## WHAT IS REQUIRED
Your answer must match the entries below word for word.

Data records
————————
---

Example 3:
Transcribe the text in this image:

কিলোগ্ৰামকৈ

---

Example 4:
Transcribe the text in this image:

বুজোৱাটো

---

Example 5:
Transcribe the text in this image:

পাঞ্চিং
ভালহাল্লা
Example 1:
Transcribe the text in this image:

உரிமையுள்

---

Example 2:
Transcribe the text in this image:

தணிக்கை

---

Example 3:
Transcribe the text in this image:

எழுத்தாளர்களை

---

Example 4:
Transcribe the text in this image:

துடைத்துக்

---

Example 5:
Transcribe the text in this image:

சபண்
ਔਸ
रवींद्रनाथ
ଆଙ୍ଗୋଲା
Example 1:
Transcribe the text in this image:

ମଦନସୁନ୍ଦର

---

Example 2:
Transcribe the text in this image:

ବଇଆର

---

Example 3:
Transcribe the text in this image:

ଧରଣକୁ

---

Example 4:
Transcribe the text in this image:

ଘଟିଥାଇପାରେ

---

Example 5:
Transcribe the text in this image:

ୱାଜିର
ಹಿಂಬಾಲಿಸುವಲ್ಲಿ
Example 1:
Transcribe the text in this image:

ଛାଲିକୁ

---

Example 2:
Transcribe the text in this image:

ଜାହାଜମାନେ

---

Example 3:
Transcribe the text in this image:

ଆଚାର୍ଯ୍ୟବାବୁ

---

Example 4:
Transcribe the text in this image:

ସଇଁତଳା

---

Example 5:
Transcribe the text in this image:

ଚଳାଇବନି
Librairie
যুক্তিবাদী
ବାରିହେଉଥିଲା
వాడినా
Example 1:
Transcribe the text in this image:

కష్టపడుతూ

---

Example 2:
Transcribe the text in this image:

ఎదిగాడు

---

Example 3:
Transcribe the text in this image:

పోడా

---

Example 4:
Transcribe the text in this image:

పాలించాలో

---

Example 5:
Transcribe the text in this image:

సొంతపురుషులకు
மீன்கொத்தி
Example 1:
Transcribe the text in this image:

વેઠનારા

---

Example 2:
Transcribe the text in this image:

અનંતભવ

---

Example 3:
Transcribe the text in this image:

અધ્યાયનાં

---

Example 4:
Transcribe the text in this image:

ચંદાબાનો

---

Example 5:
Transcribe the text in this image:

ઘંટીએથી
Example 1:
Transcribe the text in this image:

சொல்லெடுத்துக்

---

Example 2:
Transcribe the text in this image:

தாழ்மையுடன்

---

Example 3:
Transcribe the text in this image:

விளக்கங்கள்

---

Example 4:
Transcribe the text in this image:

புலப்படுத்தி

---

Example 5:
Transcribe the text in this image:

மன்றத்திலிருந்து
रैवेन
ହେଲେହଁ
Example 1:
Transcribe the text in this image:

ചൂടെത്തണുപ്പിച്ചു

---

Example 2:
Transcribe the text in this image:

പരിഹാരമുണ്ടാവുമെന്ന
————————
## OUTPUT FOR THIS TASK
---

Example 3:
Transcribe the text in this image:

কিলোগ্ৰামকৈ

---

Example 4:
Transcribe the text in this image:

বুজোৱাটো

---

Example 5:
Transcribe the text in this image:

পাঞ্চিং
ভালহাল্লা
Example 1:
Transcribe the text in this image:

உரிமையுள்

---

Example 2:
Transcribe the text in this image:

தணிக்கை

---

Example 3:
Transcribe the text in this image:

எழுத்தாளர்களை

---

Example 4:
Transcribe the text in this image:

துடைத்துக்

---

Example 5:
Transcribe the text in this image:

சபண்
ਔਸ
रवींद्रनाथ
ଆଙ୍ଗୋଲା
Example 1:
Transcribe the text in this image:

ମଦନସୁନ୍ଦର

---

Example 2:
Transcribe the text in this image:

ବଇଆର

---

Example 3:
Transcribe the text in this image:

ଧରଣକୁ

---

Example 4:
Transcribe the text in this image:

ଘଟିଥାଇପାରେ

---

Example 5:
Transcribe the text in this image:

ୱାଜିର
ಹಿಂಬಾಲಿಸುವಲ್ಲಿ
Example 1:
Transcribe the text in this image:

ଛାଲିକୁ

---

Example 2:
Transcribe the text in this image:

ଜାହାଜମାନେ

---

Example 3:
Transcribe the text in this image:

ଆଚାର୍ଯ୍ୟବାବୁ

---

Example 4:
Transcribe the text in this image:

ସଇଁତଳା

---

Example 5:
Transcribe the text in this image:

ଚଳାଇବନି
Librairie
যুক্তিবাদী
ବାରିହେଉଥିଲା
వాడినా
Example 1:
Transcribe the text in this image:

కష్టపడుతూ

---

Example 2:
Transcribe the text in this image:

ఎదిగాడు

---

Example 3:
Transcribe the text in this image:

పోడా

---

Example 4:
Transcribe the text in this image:

పాలించాలో

---

Example 5:
Transcribe the text in this image:

సొంతపురుషులకు
மீன்கொத்தி
Example 1:
Transcribe the text in this image:

વેઠનારા

---

Example 2:
Transcribe the text in this image:

અનંતભવ

---

Example 3:
Transcribe the text in this image:

અધ્યાયનાં

---

Example 4:
Transcribe the text in this image:

ચંદાબાનો

---

Example 5:
Transcribe the text in this image:

ઘંટીએથી
Example 1:
Transcribe the text in this image:

சொல்லெடுத்துக்

---

Example 2:
Transcribe the text in this image:

தாழ்மையுடன்

---

Example 3:
Transcribe the text in this image:

விளக்கங்கள்

---

Example 4:
Transcribe the text in this image:

புலப்படுத்தி

---

Example 5:
Transcribe the text in this image:

மன்றத்திலிருந்து
रैवेन
ହେଲେହଁ
Example 1:
Transcribe the text in this image:

ചൂടെത്തണുപ്പിച്ചു

---

Example 2:
Transcribe the text in this image:

പരിഹാരമുണ്ടാവുമെന്ന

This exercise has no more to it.